> AUFGABENSTELLUNGEN
- 1) Wie lautet der folgende Satz aus dem Auszug zu tribologischen Umformversuchen auf Englisch: „Der Aufwand zur Durchführung dieser Versuche ist im allgemeinen wesentlich höher als bei vereinfachten Modellversuchen.“?
- 2) Beantworte anhand des Auszugs zu tribologischen Umformversuchen:
(a) Woran lässt sich bei Untersuchungen an Realteilen das Umformergebnis beurteilen?
(b) Was dient bei Näpfen und Modellteilen in den meisten Fällen als Maß für die Güte des tribologischen Systems?
(c) In Abhängigkeit wovon werden beim Arbeitsdiagramm die Falten- und Reißergrenzen ermittelt?
- 3) Führe den Auszug zu tribologischen Umformversuchen im Anschluss an seinen letzten Satz weiter.

> BEREITGESTELLTER AUSZUG

+++++

Bauteilversuche (Bild 3, Kategorie I-III)
Untersuchungen an Realteilen in Preßwerken bieten die höchste Übertragbarkeit der Ergebnisse. Das Umformergebnis läßt sich anhand von Ausschußquote, Ausmaß der Faltenbildung oder Häufigkeit und Größe von Reißern oder Einschnürungen beurteilen. Die Ergebnisse von Pfestorf [87, 88] zeigen, daß es mit dieser Methode möglich ist, die mit unterschiedlichen Blech-Topografien erzielten Umformergebnisse zu vergleichen.
Der Aufwand zur Durchführung dieser Versuche ist im allgemeinen wesentlich höher als bei vereinfachten Modellversuchen. Die laufende Serienproduktion sollte nicht beeinträchtigt werden.
Näpfe und Modellteile (Bild 3, Kategorie IV)
Vereinfachte Bauteile wie rechteckige oder rotationssymmetrische Näpfe bieten praxisnahe tribologische Untersuchungen im Labormaßstab [85]. Je nach Werkzeuggeometrie können höhere Tief- oder Streckziehanteile erreicht werden. Als Maß für die Güte des tribologischen Systems dient in den meisten Fällen die Ziehtiefe des Bauteils bei Reißerbeginn [89, 90]. Aussagekräftigere Ergebnisse bei größerem Versuchsaufwand bietet die Erstellung eines Arbeitsdiagramms, bei dem die Falten- und Reißergrenzen in Abhängigkeit von Niederhalterkraft und Blechgeometrie ermittelt werden [82, 90].

+++++

> DATENAUSZUG
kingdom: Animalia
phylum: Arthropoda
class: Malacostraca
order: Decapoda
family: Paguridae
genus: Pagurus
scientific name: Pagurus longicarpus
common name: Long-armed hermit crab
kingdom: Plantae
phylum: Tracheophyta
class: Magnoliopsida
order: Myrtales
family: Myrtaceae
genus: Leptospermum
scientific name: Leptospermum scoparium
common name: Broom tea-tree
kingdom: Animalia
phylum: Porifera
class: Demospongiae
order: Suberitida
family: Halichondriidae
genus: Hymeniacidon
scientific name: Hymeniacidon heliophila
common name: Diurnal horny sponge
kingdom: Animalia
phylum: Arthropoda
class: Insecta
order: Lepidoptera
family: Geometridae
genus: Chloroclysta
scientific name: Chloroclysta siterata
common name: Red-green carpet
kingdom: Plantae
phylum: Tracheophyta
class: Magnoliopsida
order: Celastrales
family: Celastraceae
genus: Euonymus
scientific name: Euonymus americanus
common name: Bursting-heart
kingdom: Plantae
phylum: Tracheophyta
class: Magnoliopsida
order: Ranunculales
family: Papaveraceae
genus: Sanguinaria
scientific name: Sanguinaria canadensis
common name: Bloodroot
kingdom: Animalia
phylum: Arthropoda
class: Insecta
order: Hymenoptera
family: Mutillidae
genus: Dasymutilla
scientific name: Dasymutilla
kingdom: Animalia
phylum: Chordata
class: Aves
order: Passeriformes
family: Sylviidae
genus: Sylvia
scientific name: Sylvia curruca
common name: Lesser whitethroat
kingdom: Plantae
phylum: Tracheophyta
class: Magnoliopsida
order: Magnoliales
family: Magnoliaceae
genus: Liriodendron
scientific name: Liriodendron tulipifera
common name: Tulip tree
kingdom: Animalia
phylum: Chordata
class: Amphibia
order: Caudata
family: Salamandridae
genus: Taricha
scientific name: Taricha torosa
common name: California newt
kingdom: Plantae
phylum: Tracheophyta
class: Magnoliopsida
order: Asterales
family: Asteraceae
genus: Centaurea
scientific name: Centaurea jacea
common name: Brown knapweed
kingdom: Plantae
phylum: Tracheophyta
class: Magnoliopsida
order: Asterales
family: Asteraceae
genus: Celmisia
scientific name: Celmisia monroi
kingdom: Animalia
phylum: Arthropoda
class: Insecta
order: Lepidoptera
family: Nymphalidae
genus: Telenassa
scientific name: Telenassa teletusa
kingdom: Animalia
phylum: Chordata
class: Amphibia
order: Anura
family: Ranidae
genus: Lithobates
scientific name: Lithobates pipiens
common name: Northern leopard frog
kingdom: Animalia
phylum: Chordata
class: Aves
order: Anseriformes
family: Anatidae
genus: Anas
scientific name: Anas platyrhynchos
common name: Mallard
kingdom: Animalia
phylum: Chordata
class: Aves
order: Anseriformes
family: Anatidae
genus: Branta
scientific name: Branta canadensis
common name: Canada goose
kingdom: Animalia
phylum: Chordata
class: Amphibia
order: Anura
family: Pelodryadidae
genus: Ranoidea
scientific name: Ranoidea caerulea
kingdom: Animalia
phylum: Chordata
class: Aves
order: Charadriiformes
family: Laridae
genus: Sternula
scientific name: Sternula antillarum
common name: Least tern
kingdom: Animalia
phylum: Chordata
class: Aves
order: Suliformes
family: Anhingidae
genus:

+++++

> ANTWORTEN JE AUFGABE
- 1) The effort required to carry out these tests is generally considerably higher than for simplified model tests.

- 2)
(a) Anhand von Ausschußquote, Ausmaß der Faltenbildung oder Häufigkeit und Größe von Reißern oder Einschnürungen.
(b) Die Ziehtiefe des Bauteils bei Reißerbeginn.
(c) In Abhängigkeit von Niederhalterkraft und Blechgeometrie.

- 3)
Wegen der vereinfachten Geometrie lassen sich verschiedene Ansätze zur Abschätzung von Umformkräften, Dehnungen und Werkzeugbeanspruchungen anwenden [66]. Die Werkzeuge kann man mit entsprechender Meßtechnik versehen, ohne die Serienproduktion zu beeinträchtigen.
Grahnert hat in seinen Untersuchungen an einem rotationssymmetrischen Napf mit Drucksensoren im Werkzeug die Entstehung von sogenannten Makroschmiertaschen nachgewiesen [91]. Während des Ziehvorgangs dickt die Ronde am Rand infolge der tangentialen Druckspannungen auf und behindert das Entweichen des Schmierstoffs aus dem Raum zwischen Rondenrand und Matrizenrundung. Zu stark abstrahierte Modellversuche können diese Effekte nicht abbilden. Ob in einem realen Bauteil Makroschmiertaschen entstehen, hängt von der Werkzeuggeometrie ab. Untersuchungen an einem rechteckigen Napf zeigen, daß in den Ecken des Bauteils das Blech nicht am äußeren Rand des Flansches, sondern innen aufdickt [91]. In diesem Fall können keine Makroschmiertaschen entstehen.
Ausschnitte aus Werkzeugen (Bild 3, Kategorie V)
Die zeitlich und örtlich variierenden Beanspruchungen in realen Werkzeugen, Näpfen und Modellteilen beschränken die Möglichkeiten zur Beurteilung des tribologischen Systems. Je nach Umformvorgang sind an verschiedenen Stellen des Werkzeugs unterschiedliche Reibungszahlen vorhanden [86, 92]. Um die tribologischen Eigenschaften an diesen Stellen beurteilen zu können, werden Anlagen eingesetzt, die jeweils einen einzelnen Ausschnitt aus dem Werkzeug abbilden [83, 84, 93].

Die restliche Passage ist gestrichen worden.